Nel momento in cui abbracciamo il vero significato dell’essenziale dalla sua derivazione latina esse-ens l’essere di una cosa e allontaniamo il mero “fare” questo apre al senso del possibile.

Questo risiede nella capacità di stare meglio in rapporto con sé stessi, riconoscere e governare i propri stati d’animo, migliorare la presenza di sé nel tempo e nello spazio che abito, saper gestire il dialogo interiore è possibile e ci fa stare meglio anche con gli altri con effetti benefici anche sulla nostra salute psichica e fisica.
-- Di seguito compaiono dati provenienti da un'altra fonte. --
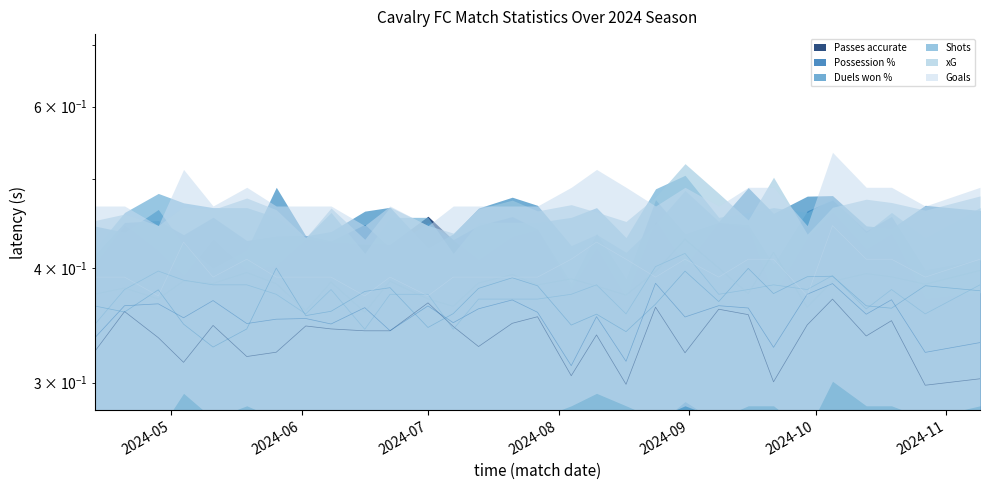

Which series changed the most between 2024-06-08 and 2024-09-08?

Passes accurate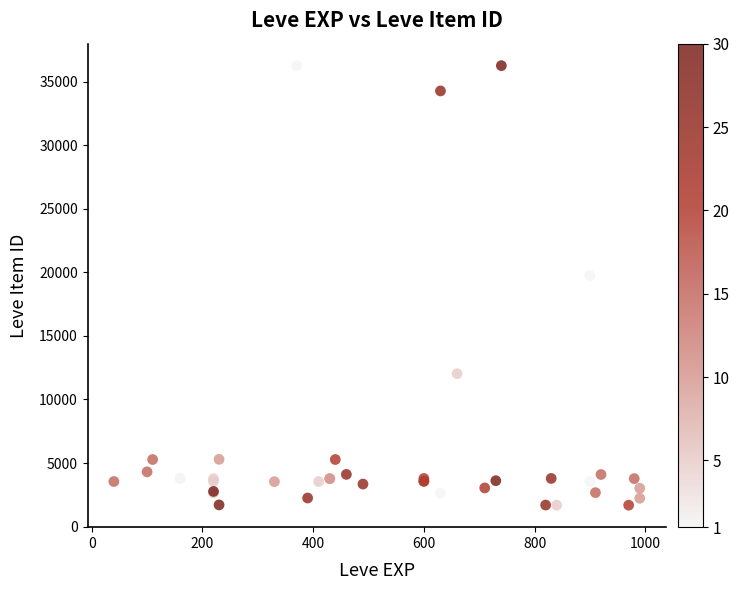

What Y value in the scatter plot is closest to 18967?

19744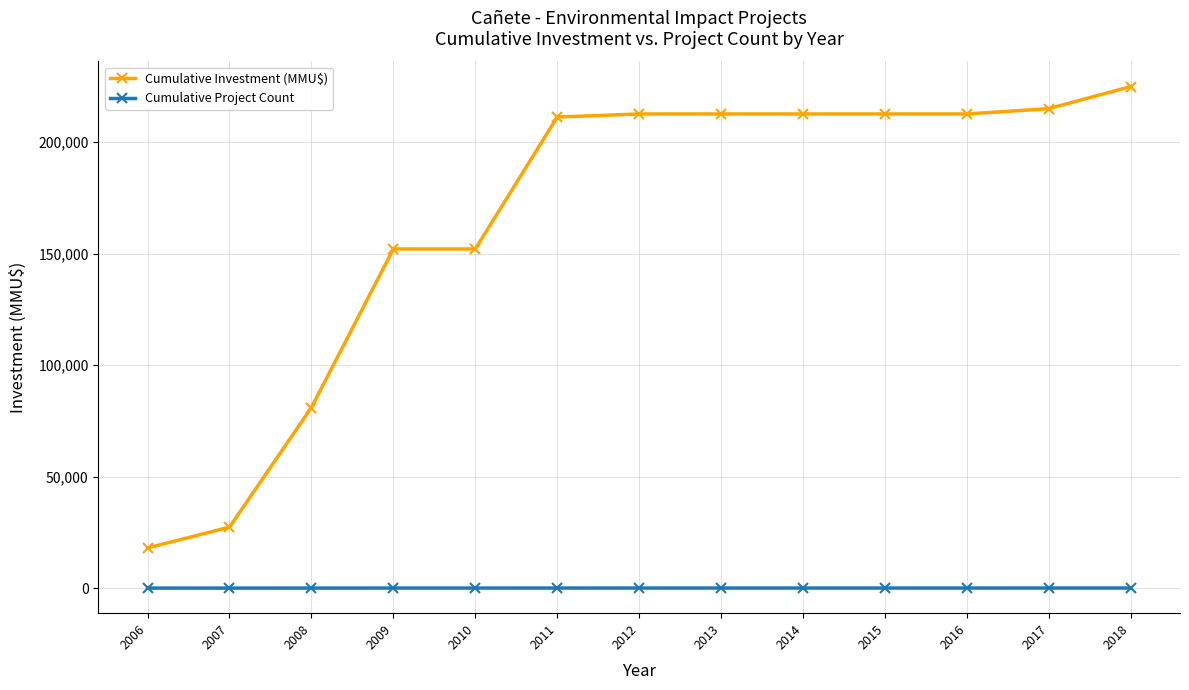

Is it true that Cumulative Project Count equals 34 at 2009?

True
Da tempo credo che l’asset strategico odierno per le aziende è la qualità delle relazioni prima con se stessi e poi con gli altri.

Migliorare il nostro “saper essere”, al di là del “sapere” e del “saper fare”.

Esiste un “saper essere” naturale che ha fatto sì che fino ad oggi ci siamo affermati come razza superiore alle altre ed è il sapere Essere Umani.

Scelta che crea di certo qualche pregiudizio nei confronti di chi sceglie questo stile di vita
Sono dei pazzi? Degli scansafatiche? Degli irresponsabili? Degli illusi?

Può darsi, ma quanti tra coloro che giudicano chi ha cambiato radicalmente il proprio modo di interpretare la vita e i suoi valori ha mai provato a vivere in questo modo? E allora quando ci si eleva a giudici delle esistenze altrui, su che base lo si fa? Sulle proprie sensazioni, sul fatto che è "ovvio" che vivendo in questo modo le cose non possono andare bene? "Ovvio" è l'aggettivo che usano le persone che credono di aver capito tutto, e che di solito, poi, si dimostrano non aver capito niente.

Di certo non è semplice come bere un bicchiere d’acqua.

Ma come diceva Socrate “Ho gettato via la mia tazza quando ho visto un bambino che beveva al ruscello dalle proprie mani”.